The meeting place of spirituality (in Western and indigenous practices), Māori approach to wellbeing, and embodied sexuality, is a place of opportunity for women. As discussed earlier, Māori health requires balance within and restoration of hengaro, tinana, whanau, whenua, and wairua. While untangling the social determinants of health for Māori will be a highly complex and long term task, land is slowly being returned and language is slowly being restored; we might consider this a beginning. On the possibility of ‘naturalising the Europeans’ as hinted at earlier, with guidance and permission from Māori, perhaps the concept of wairua could be woven into the fabric of social systems in Aotearoa. Conscious to compliment indigenous concepts rather than ‘claim’ as Western spiritual materialism (Delugach, 1999), I imagine systems built with wairua could enable self-empowered, community-connected, equal distribution of power and acceptance of ‘visitors’ and ‘natives’ alike (deliberate use of the language of colonialisation). Into this system I would weave colours of spirituality into women’s sexuality. Research by Horn et al. (2005) suggests the relationship between embodied awareness of the spiritual and physical and mental health exists. In a growing body of evidence, Gabor Mate (2019) attributes much of the physcial body’s illness to psychosocial factors such that he suggests guilt and shame underlie illnesses such as cancer and autoimmune disorders.

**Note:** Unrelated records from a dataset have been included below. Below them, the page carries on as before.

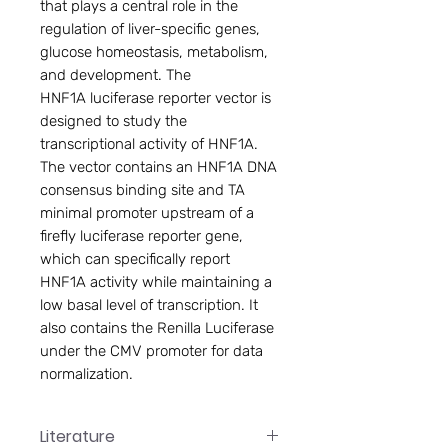
that plays a central role in the
regulation of liver-specific genes,
glucose homeostasis, metabolism,
and development. The
HNF1A luciferase reporter vector is
designed to study the
transcriptional activity of HNF1A.
The vector contains an HNF1A DNA
consensus binding site and TA
minimal promoter upstream of a
firefly luciferase reporter gene,
which can specifically report
HNF1A activity while maintaining a
low basal level of transcription. It
also contains the Renilla Luciferase
under the CMV promoter for data
normalization.
Literature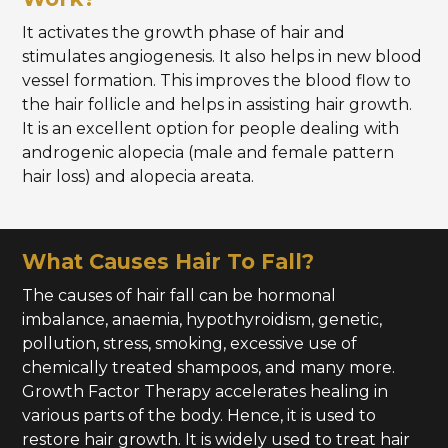
It activates the growth phase of hair and
stimulates angiogenesis. It also helps in new blood
vessel formation. This improves the blood flow to
the hair follicle and helps in assisting hair growth.
It is an excellent option for people dealing with
androgenic alopecia (male and female pattern
hair loss) and alopecia areata.
What Causes Hair To Fall?
The causes of hair fall can be hormonal
imbalance, anaemia, hypothyroidism, genetic,
pollution, stress, smoking, excessive use of
chemically treated shampoos, and many more.
Growth Factor Therapy accelerates healing in
various parts of the body. Hence, it is used to
restore hair growth. It is widely used to treat hair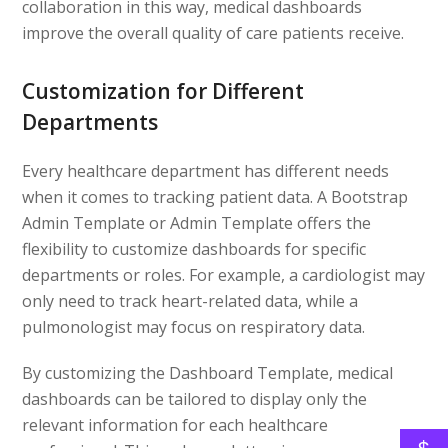
collaboration in this way, medical dashboards
improve the overall quality of care patients receive.
Customization for Different
Departments
Every healthcare department has different needs
when it comes to tracking patient data. A Bootstrap
Admin Template or Admin Template offers the
flexibility to customize dashboards for specific
departments or roles. For example, a cardiologist may
only need to track heart-related data, while a
pulmonologist may focus on respiratory data.
By customizing the Dashboard Template, medical
dashboards can be tailored to display only the
relevant information for each healthcare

In accessing the spiritual dimension of sexuality, women may become free of guilt and shame, connected with their chosen God or universal and inclusive concept, feel the sense of belonging that wairua empowers, and be connected with and accepting of their sensual body. The possibilities seem infinite.

 

In addressing the question of spirituality and its relevance in psychology I have chosen to focus on sex as it is laced with taboo and religious controls that leaked from the colonisers ships and continue to flood modern social structures in Aotearoa. Sex is a complex issue especially when considered through the experience of trauma, marginalisation, racism, or non-normative gender and sexual orientations. Under-resourced health providers could better support their clients through additional training in gender and sex related topics. Social systems in Aotearoa could be better placed to attain equity for all if structured from a Māori understanding of wellbeing. Women may find an unshackling from guilt and shame through embodied spirituality. Oddly, WIERD psychology is the study of the mind and behaviour, which includes the actions of the body, but not the body itself. Indigenous psychologies do not observe these dualistic approaches, they include and treat as one, the body, land, and spiritual aspects of living. If the practice of psychology in Aotearoa is to serve all people, integration with indigenous belief systems, specifically that of Māori wairua, spirituality, is essential.